**Activity:** Update the material by replacing "View Article" with "Read Full Article" and leaving every other line unchanged. Leave the pictures out of your answer.

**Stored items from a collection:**
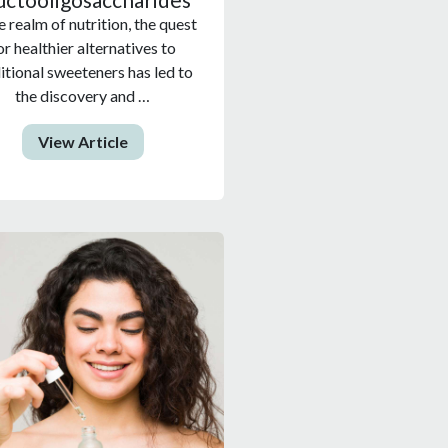
e realm of nutrition, the quest
or healthier alternatives to
itional sweeteners has led to
the discovery and …
View Article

**Output for this task:**
e realm of nutrition, the quest
or healthier alternatives to
itional sweeteners has led to
the discovery and …
Read Full Article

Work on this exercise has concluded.